■ Entries

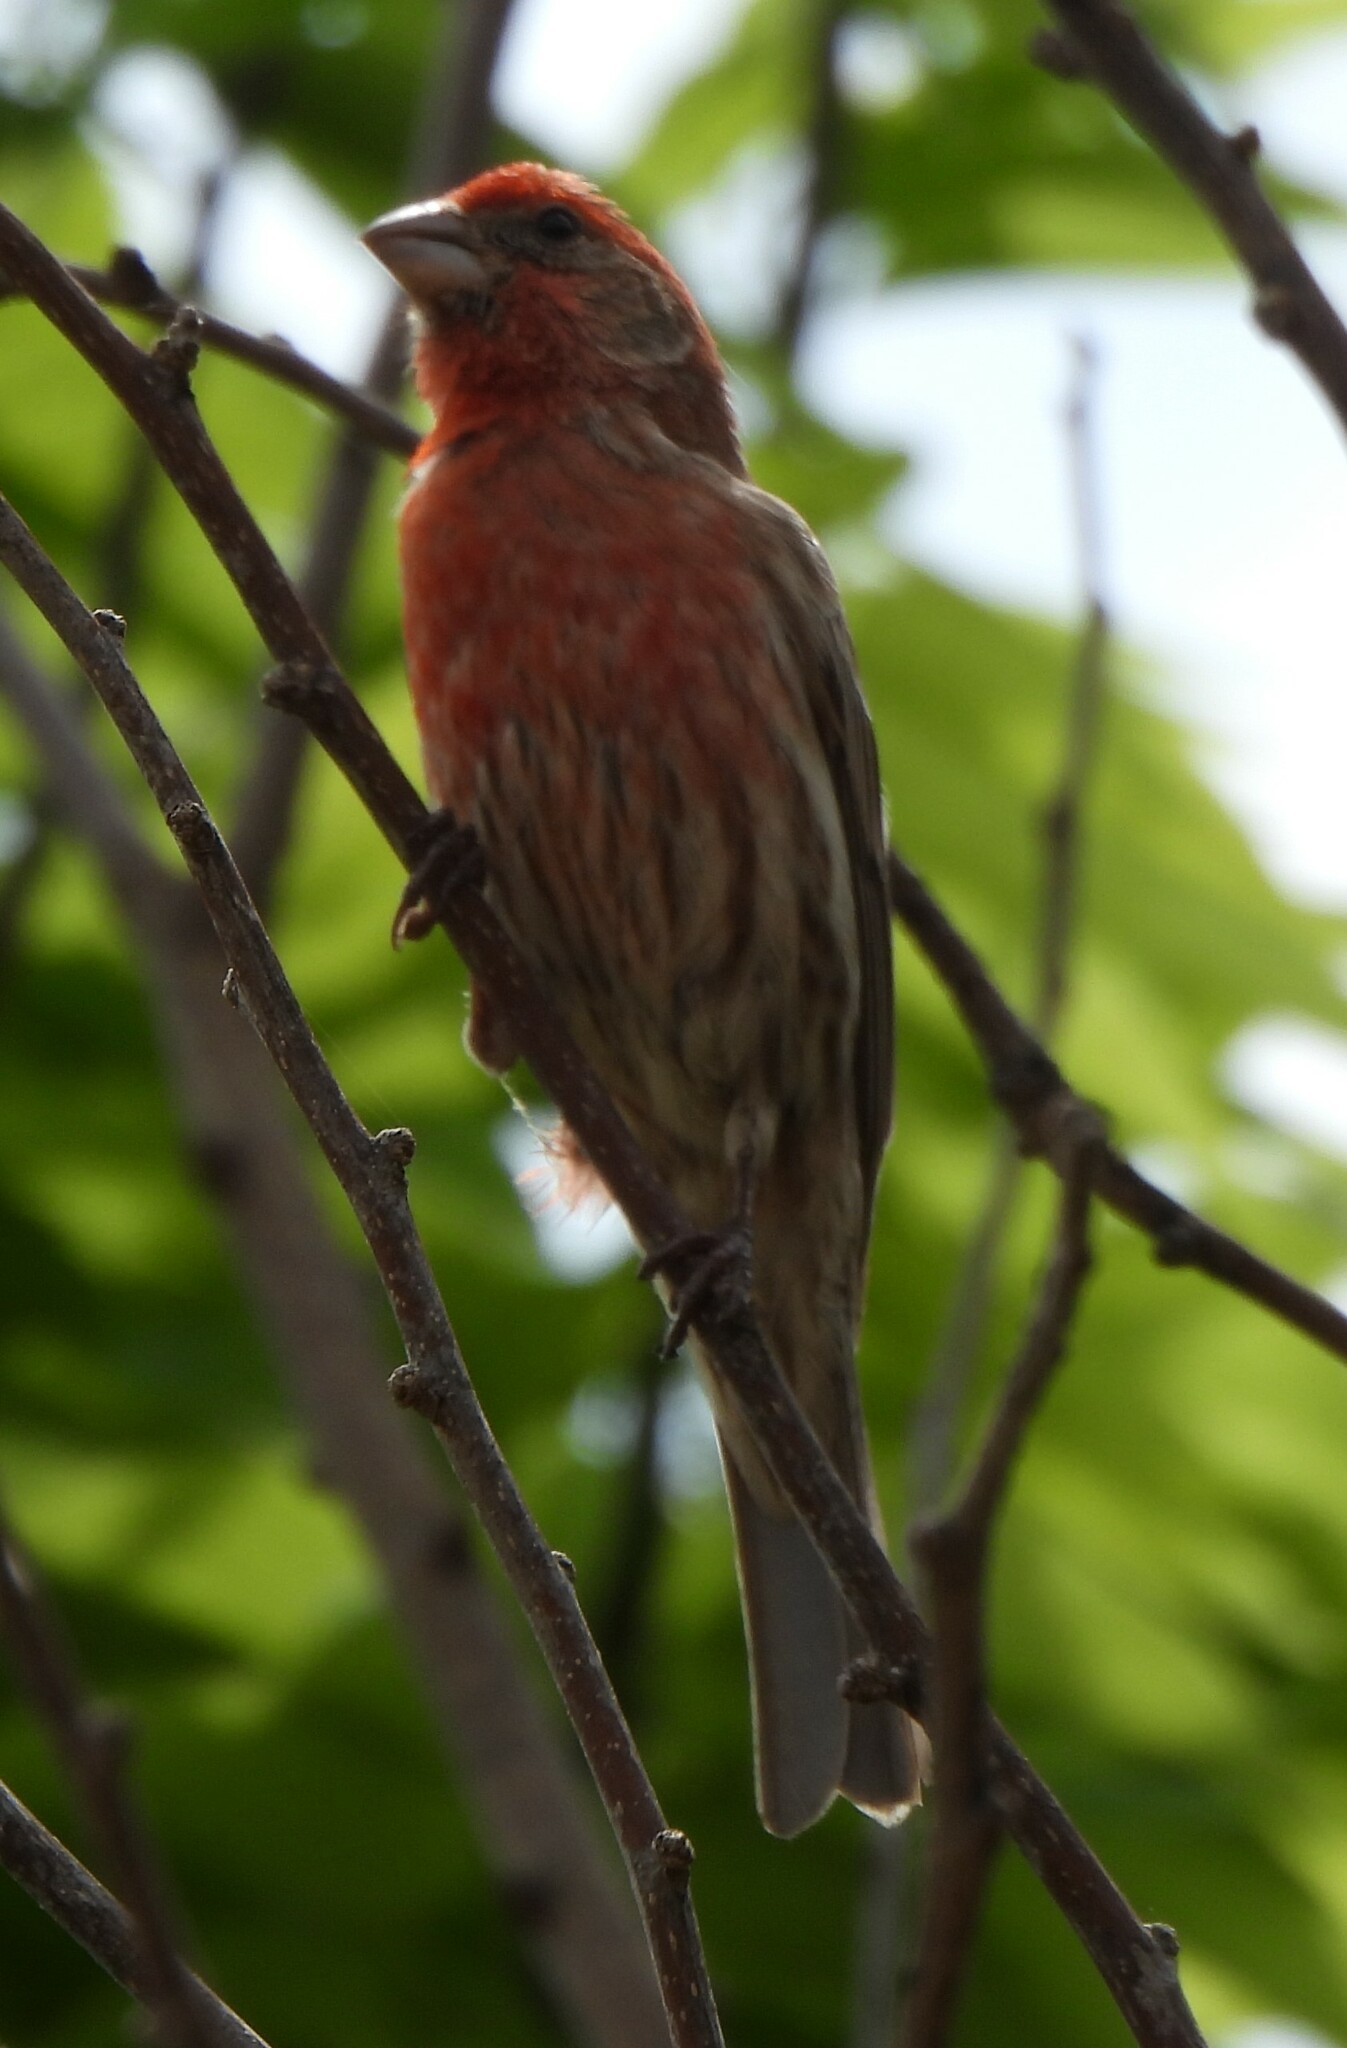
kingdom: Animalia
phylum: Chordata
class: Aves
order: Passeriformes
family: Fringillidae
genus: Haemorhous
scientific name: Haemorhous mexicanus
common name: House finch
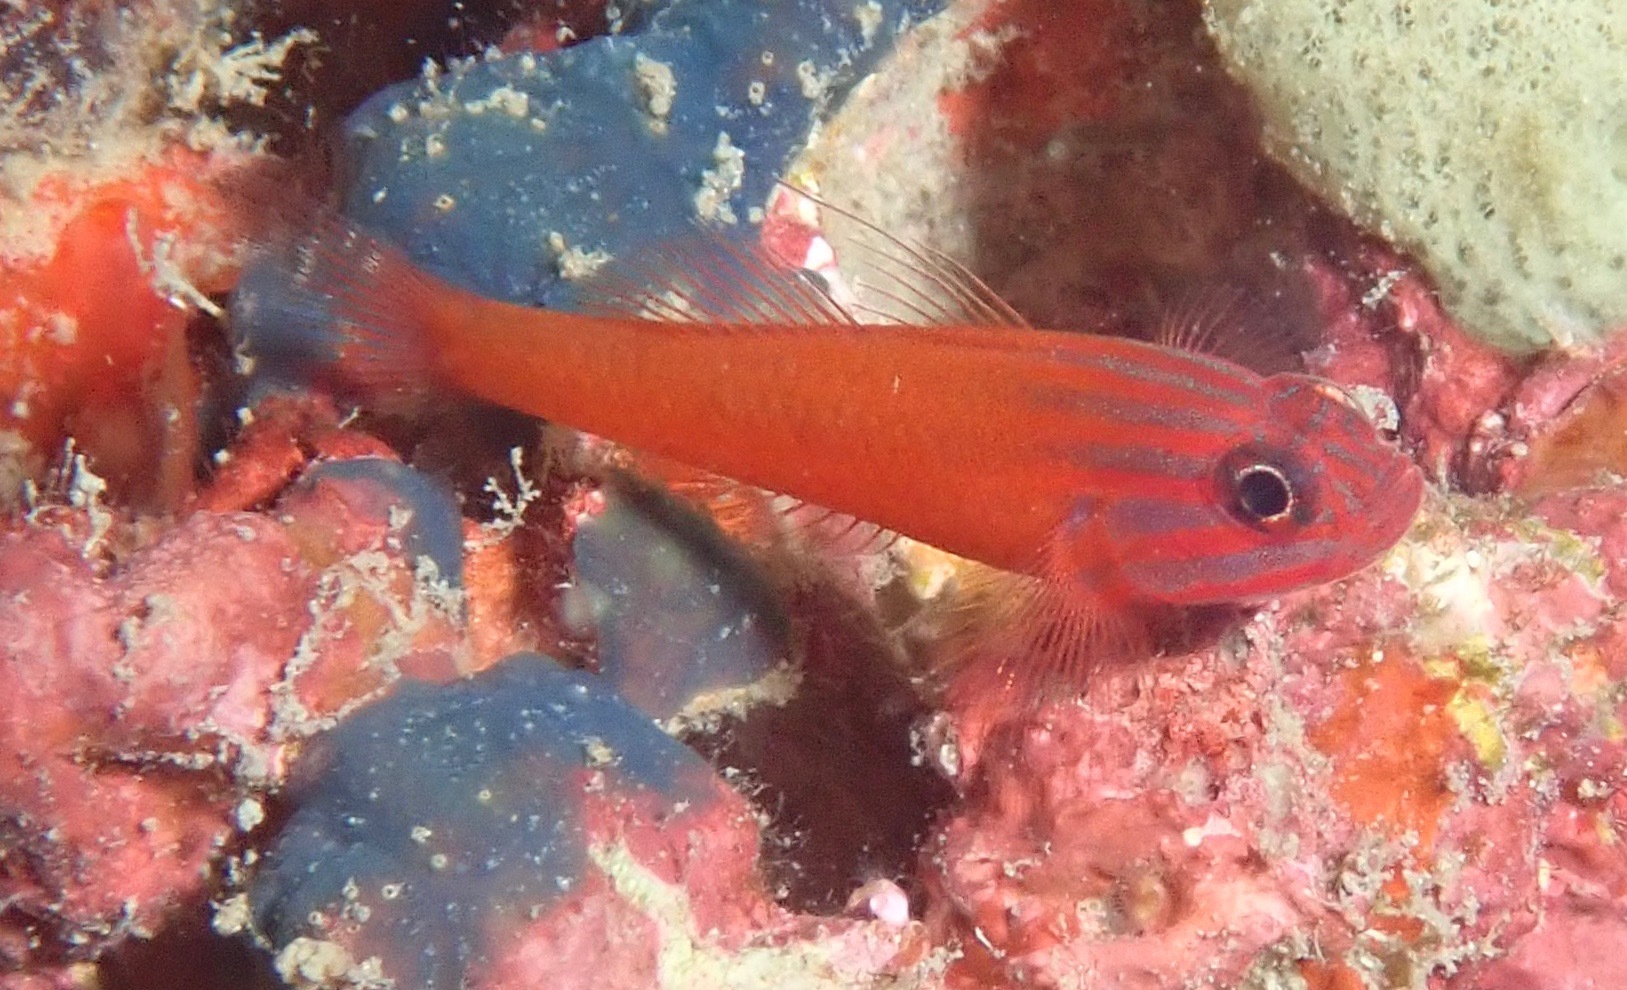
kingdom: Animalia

■ The task
Put the text lines from all the items above into a single numbered list, skipping any blank lines. Leave the pictures out of your answer.

■ Output of the exercise
1. kingdom: Animalia
2. phylum: Chordata
3. class: Aves
4. order: Passeriformes
5. family: Fringillidae
6. genus: Haemorhous
7. scientific name: Haemorhous mexicanus
8. common name: House finch
9. kingdom: Animalia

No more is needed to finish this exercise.